WHAT IS EXPECTED | Transcribe the following records in full, exactly as shown.

Items from a data source:
********************

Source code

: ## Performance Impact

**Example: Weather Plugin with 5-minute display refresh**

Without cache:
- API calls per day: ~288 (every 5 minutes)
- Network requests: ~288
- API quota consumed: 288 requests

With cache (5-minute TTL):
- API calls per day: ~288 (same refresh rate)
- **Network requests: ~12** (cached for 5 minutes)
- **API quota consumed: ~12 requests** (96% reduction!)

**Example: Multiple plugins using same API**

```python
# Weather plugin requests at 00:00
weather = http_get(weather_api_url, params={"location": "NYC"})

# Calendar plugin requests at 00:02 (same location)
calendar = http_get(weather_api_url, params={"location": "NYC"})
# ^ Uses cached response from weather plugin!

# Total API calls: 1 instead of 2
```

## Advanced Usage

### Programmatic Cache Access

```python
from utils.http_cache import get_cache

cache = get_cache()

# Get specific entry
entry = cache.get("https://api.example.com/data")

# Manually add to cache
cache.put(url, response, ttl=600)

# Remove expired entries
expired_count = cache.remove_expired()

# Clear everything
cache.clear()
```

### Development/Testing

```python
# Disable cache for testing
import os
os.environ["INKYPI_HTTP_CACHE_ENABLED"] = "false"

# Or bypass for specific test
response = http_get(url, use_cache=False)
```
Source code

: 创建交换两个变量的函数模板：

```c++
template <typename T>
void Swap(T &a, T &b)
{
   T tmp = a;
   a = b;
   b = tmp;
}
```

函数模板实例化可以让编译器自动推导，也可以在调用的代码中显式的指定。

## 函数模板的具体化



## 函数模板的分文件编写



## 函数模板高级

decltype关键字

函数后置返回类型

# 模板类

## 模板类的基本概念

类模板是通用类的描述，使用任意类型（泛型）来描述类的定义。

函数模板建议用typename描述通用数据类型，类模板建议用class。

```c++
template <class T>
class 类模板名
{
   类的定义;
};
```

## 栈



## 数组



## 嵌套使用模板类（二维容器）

********************

TASK RESULT |
Source code

: ## Performance Impact

**Example: Weather Plugin with 5-minute display refresh**

Without cache:
- API calls per day: ~288 (every 5 minutes)
- Network requests: ~288
- API quota consumed: 288 requests

With cache (5-minute TTL):
- API calls per day: ~288 (same refresh rate)
- **Network requests: ~12** (cached for 5 minutes)
- **API quota consumed: ~12 requests** (96% reduction!)

**Example: Multiple plugins using same API**

```python
# Weather plugin requests at 00:00
weather = http_get(weather_api_url, params={"location": "NYC"})

# Calendar plugin requests at 00:02 (same location)
calendar = http_get(weather_api_url, params={"location": "NYC"})
# ^ Uses cached response from weather plugin!

# Total API calls: 1 instead of 2
```

## Advanced Usage

### Programmatic Cache Access

```python
from utils.http_cache import get_cache

cache = get_cache()

# Get specific entry
entry = cache.get("https://api.example.com/data")

# Manually add to cache
cache.put(url, response, ttl=600)

# Remove expired entries
expired_count = cache.remove_expired()

# Clear everything
cache.clear()
```

### Development/Testing

```python
# Disable cache for testing
import os
os.environ["INKYPI_HTTP_CACHE_ENABLED"] = "false"

# Or bypass for specific test
response = http_get(url, use_cache=False)
```
Source code

: 创建交换两个变量的函数模板：

```c++
template <typename T>
void Swap(T &a, T &b)
{
   T tmp = a;
   a = b;
   b = tmp;
}
```

函数模板实例化可以让编译器自动推导，也可以在调用的代码中显式的指定。

## 函数模板的具体化



## 函数模板的分文件编写



## 函数模板高级

decltype关键字

函数后置返回类型

# 模板类

## 模板类的基本概念

类模板是通用类的描述，使用任意类型（泛型）来描述类的定义。

函数模板建议用typename描述通用数据类型，类模板建议用class。

```c++
template <class T>
class 类模板名
{
   类的定义;
};
```

## 栈



## 数组



## 嵌套使用模板类（二维容器）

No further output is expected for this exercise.